Debian should send patches upstream
This is general practice in Debian. It happens so often, in fact, that the Debian bug-tracking system has had — for probably more than a decade — a feature that lets a Debian developer record that a bug reported to Debian has been forwarded to an upstream developer or bug-tracking system.
It is routine to send both bug reports and patches upstream. Some Debian developers are more closely aligned with upstream than others. In some cases, Debian developers are part of the upstream team. In others, upstream may be friendly and responsive enough that Debian developers run any potential patches to upstream code by them before committing them to Debian. (I tend to do this for Bacula). In some cases, upstream is busy and doesn’t respond fast or reliably or helpfully enough to permit Debian to make security updates or other important fixes in a timely manner. And sometimes, upstream is plain AWOL.
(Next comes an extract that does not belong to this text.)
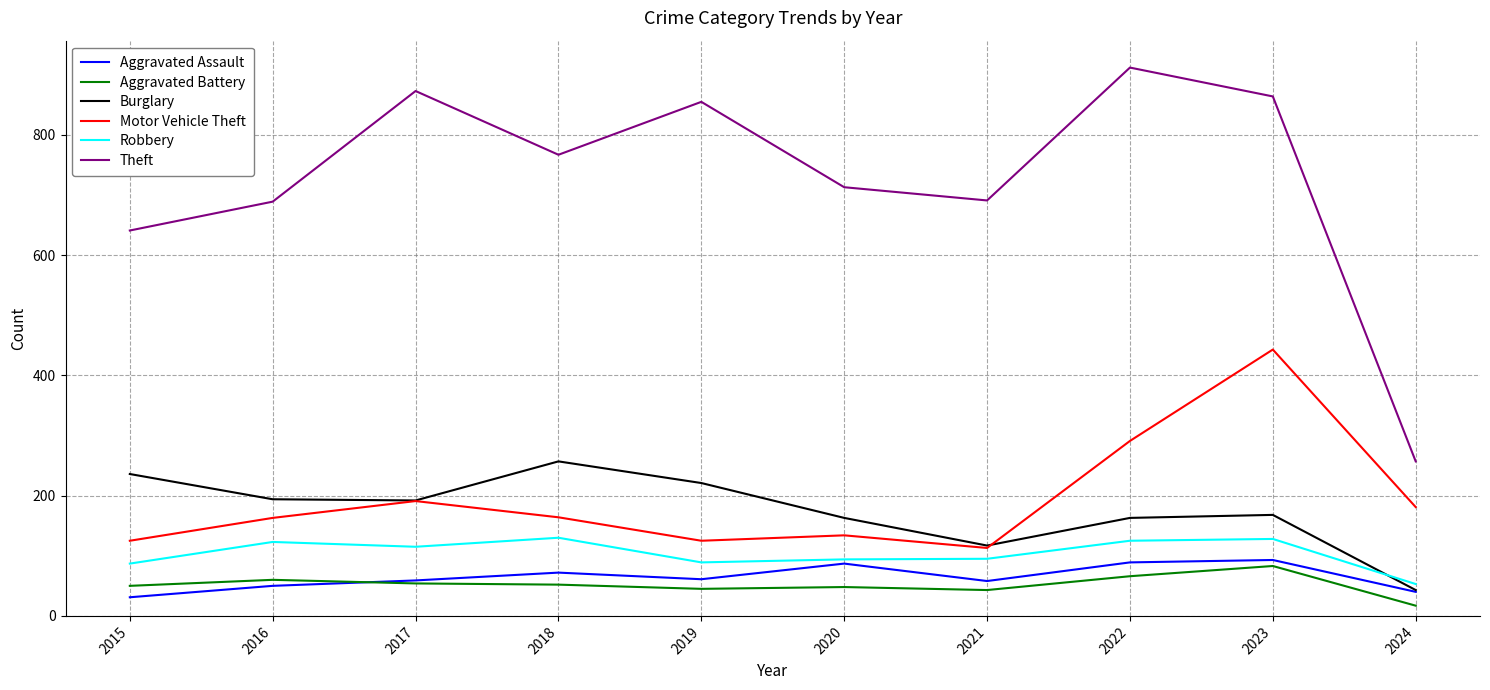

Where is Theft nearest to the value 584?

2015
Of course, it benefits Debian developers to send patches upstream, because then they have a smaller diff to maintain when each new version comes out.
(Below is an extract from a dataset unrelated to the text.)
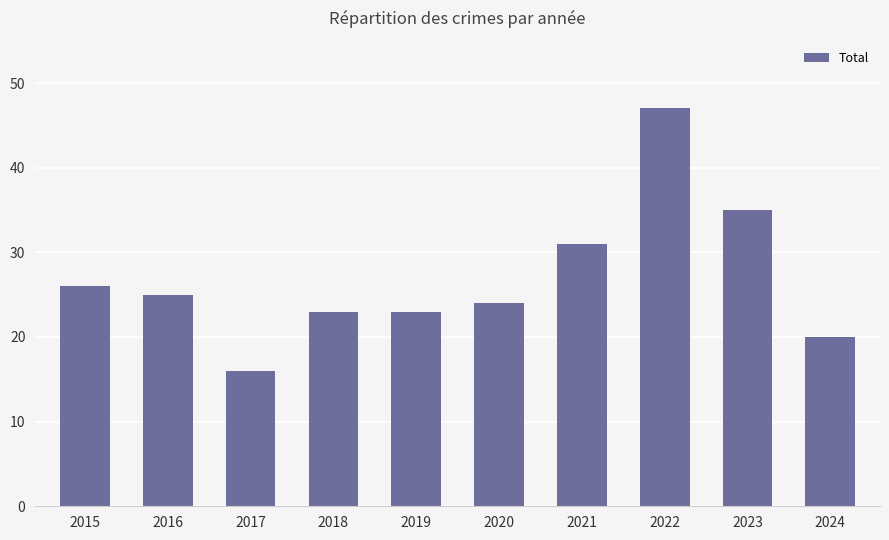

At which label is the value closest to 31?

2021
In this particular case, communication with upstream happened, but the end result just fell through the cracks.
Debian shouldn’t patch security-related stuff itself, ever
Well, that’s not a very realistic viewpoint. Every Linux distribution does this, for several reasons. First, a given stable release of a distribution may be older than the current state of the art upstream software, and some upstreams are not interested in patching old versions, while the new upstream versions introduce changes too significant to go into a security update. Secondly, some upstreams do not respond in a timely manner, and Debian wants to protect its users ASAP. Finally, some upstreams are simply bad at security, and having smart folks from Debian — and other distributions — write security patches is a benefit to the community.
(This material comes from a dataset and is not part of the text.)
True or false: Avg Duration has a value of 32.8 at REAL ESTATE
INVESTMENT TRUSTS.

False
“Especially since you may be dealing with functions that call other functions 5 deep, and one of those functions modifies what you thought was an input-only parameter in certain rare cases.”
Well, its usually pretty easy to tell when something on the stack is modifiable — when it’s handled as a pointer. If the function calls are passing ints by reference, that’s a hint that there’s something stupid afoot. But yes, it’s a challenge to go from finding a bug to writing a correct fix. It’s simple to load up gdb and watch a segfault in xkb, but it’s another thing to understand the correct fix (it frustrates me a bit when the upstream fix is a simple “if null -> return 0” — I could have done that!).
On a more general note — why isn’t openSSL using /dev/random? It seems as though the ideal solution is for security systems to use that and then make sure it’s perfect.
Sure, it’s only modifiable if it’s a pointer… but pointers are the only practical way to pass many things: strings, buffers of any type really, arrays… the list goes on.
There should be testing of patched programs before they are released, when feasible. This bug could have been caught by testing whether generated keys follow certain unexpected distributions.
In general, it is impossible to prove that something is random, and difficult to ascertain that something is sufficiently random, but I do think some kind of regression test could be useful. I’m thinking of doing something a bit like the visual noise plots used on random.org to demonstrate the php rand() rubbish-ness.
“Sure, it’s only modifiable if it’s a pointer… but pointers are the only practical way to pass many things: strings, buffers of any type really, arrays… the list goes on.”
That’s what const and paying attention to compiler warnings are for. As a professional programmer who has written in C for 30 years, I can say that linux code suffers seriously from lack of code quality. The only reason it isn’t even more horribly buggy than it is, is because so many bodies test open source code. But better written code wouldn’t need so many bodies to be bug-free.
“This bug could have been caught by testing whether generated keys follow certain unexpected distributions.”
Indeed. “peer review” is highly overrated. What would serve better is peers performing QA functions such as writing test cases.